## Travail demandé
a - Répondez à ces questions sur le texte consacré au jugement majoritaire :
(i) Qui a inventé ce mode de scrutin ?
(ii) En combien de tours se déroule-t-il ?
(iii) Quelle mention Marine Le Pen obtient-elle auprès d'une large majorité des Français ?
b - Indiquez si chacune de ces affirmations concorde avec le texte sur le jugement majoritaire :
(i) Le jugement majoritaire se déroule en deux tours.
(ii) Ajouter ou retirer des candidats ne modifie pas le classement des autres.
(iii) Kenneth Arrow a salué ce mode de scrutin.
c - Rédigez la suite du texte sur le jugement majoritaire, après sa dernière phrase.

## Texte à lire
===============

Terra Nova souhaite lancer le débat sur les défaillances de notre système de vote à l'élection présidentielle, avant qu'un accident démocratique ne nous force collectivement à le faire. Nous nous intéressons à un tout nouveau mode de scrutin, le "jugement majoritaire". Inventé par Michel Balinski et Rida Laraki, chercheurs au CNRS à l'Ecole Polytechnique, salué par la communauté scientifique, en particulier les Prix Nobel Kenneth Arrow, Robert Aumann et Eric Maskin, il donne la possibilité d'enrichir et de nuancer l'expression de son choix politique. Le "jugement majoritaire" se déroule sur un seul tour. Il demande à l'électeur d'évaluer les mérites de chacun des candidats (au lieu d'en désigner un seul), dans le cadre d'une échelle de mentions : Très bien, Bien, Assez bien, Passable, Insuffisant, à Rejeter (au lieu d'un vote binaire). Chaque candidat obtient ainsi une "mention majoritaire" : celle qui réunit plus de 50% d'opinions égales ou supérieures à cette mention. Le vainqueur est celui qui a la meilleure mention majoritaire.
Le jugement majoritaire résout l'ensemble des dysfonctionnements identifiés dans le scrutin présidentiel à deux tours.
Point fondamental, c'est bien le "meilleur" candidat qui gagne. Le jugement majoritaire protège contre le risque des candidatures multiples : rajouter ou retirer des candidats ne change pas le classement des autres. Un électeur de gauche jugera par exemple que DSK est bon ou très bon, indépendamment du nombre de candidatures à gauche.
A l'inverse, il écarte tout risque de placer le "pire" candidat au centre de la campagne présidentielle. Ainsi, Marine Le Pen, en dépit de son soutien fort par un noyau d'électeurs, obtient la mention " À rejeter " par une large majorité des Français. Avec le "jugement majoritaire", Marine Le Pen se retrouve à sa vraie place : la dernière.

===============

## Données fournies
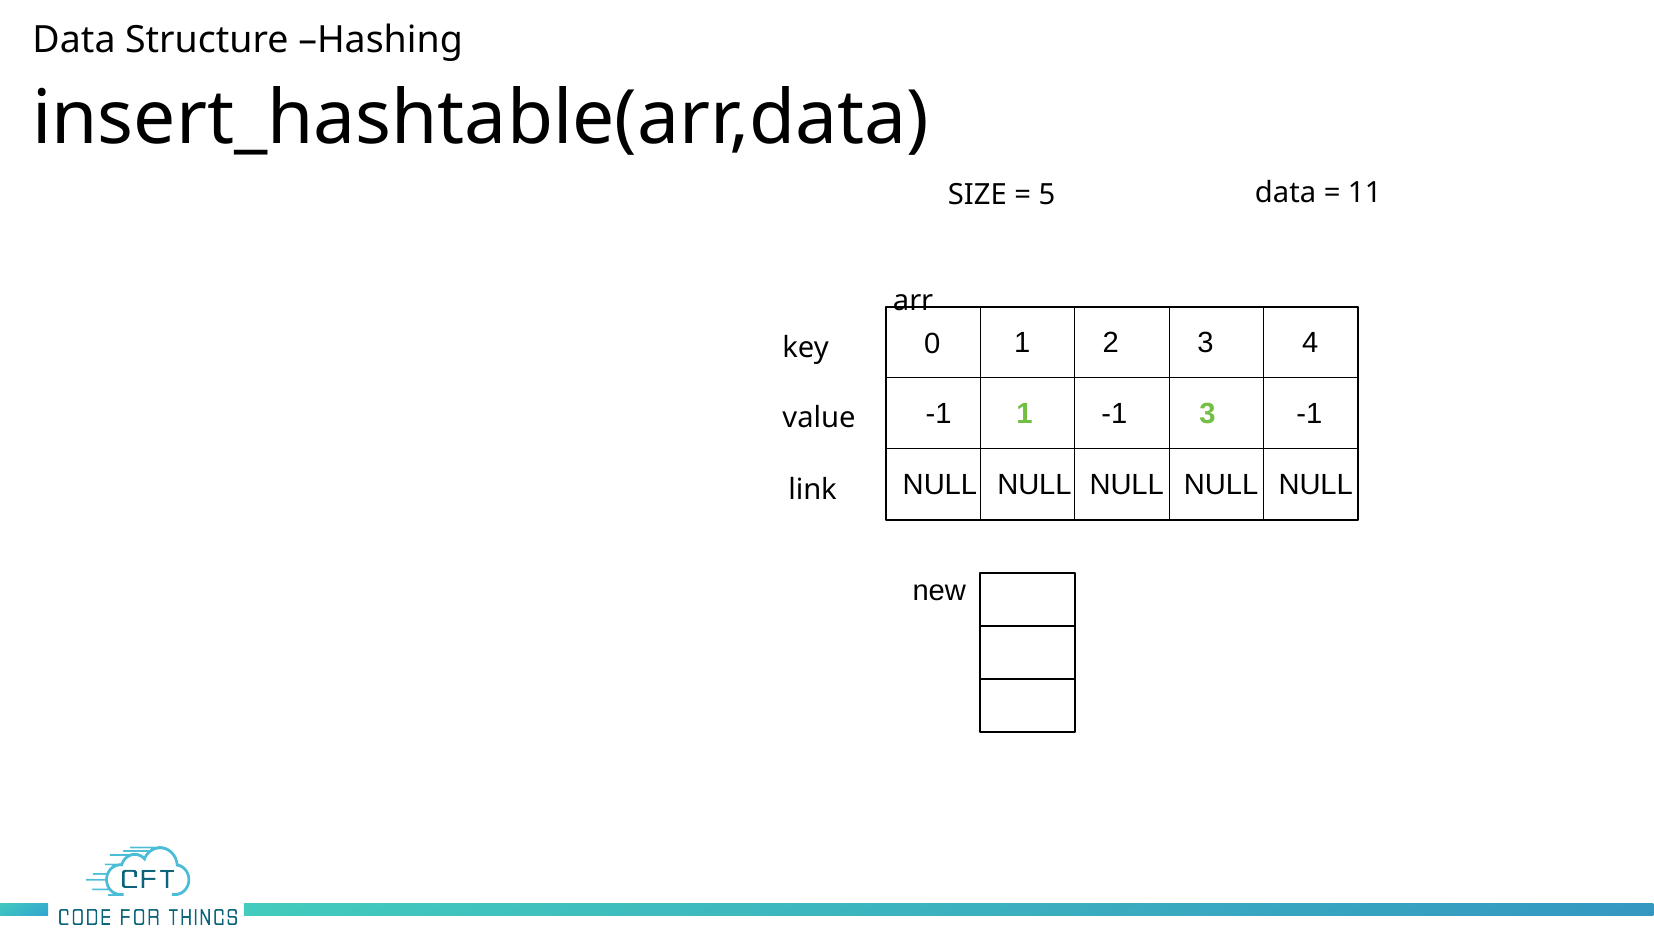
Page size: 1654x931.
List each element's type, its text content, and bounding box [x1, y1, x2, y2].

===============

## Réponses
a -
(i) Michel Balinski et Rida Laraki, chercheurs au CNRS à l'Ecole Polytechnique.
(ii) En un seul tour.
(iii) La mention « À rejeter ».

b -
(i) Non : « Le "jugement majoritaire" se déroule sur un seul tour. »
(ii) Oui : « rajouter ou retirer des candidats ne change pas le classement des autres »
(iii) Oui : « salué par la communauté scientifique, en particulier les Prix Nobel Kenneth Arrow, Robert Aumann et Eric Maskin »

c -
Le "jugement majoritaire" rend caduc le vote utile. Il permet de donner son jugement hiérarchisé sur chaque candidat, et non sur un seul. Un électeur écologiste peut donner une mention "Très bien" à Nicolas Hulot, son candidat préféré, sans porter préjudice au candidat socialiste, son second choix, à qui il accordera la mention "Bien".
Ce nouveau scrutin donne plus de liberté aux électeurs en leur demandant de juger et non de voter : ainsi, avec douze candidats, le premier tour du scrutin usuel ne donne que treize possibles expressions d'opinion (nommer un candidat ou voter blanc) ; le "jugement majoritaire" en donne plus de deux milliards.
Il offre également une évaluation qualitative : on peut gagner avec une mention majoritaire "Très bien" ou "Assez bien", mais cela n'a pas le même sens politique.
Enfin, ultime nuance, il résiste aux évaluations exagérées vers le haut ou vers le bas et incite à l'honnêteté : voter "Très Bien" ou "Bien" pour, par exemple, Nicolas Hulot n'a pas d'influence sur sa mention majoritaire "Passable".
Ainsi, le jugement majoritaire donne la vraie hiérarchie des candidats à la présidentielle. Il garantit notamment, contrairement au scrutin présidentiel actuel, que le candidat le plus capable de rassembler une majorité de Français gagnera l'élection. Il redonne son sens à la démocratie.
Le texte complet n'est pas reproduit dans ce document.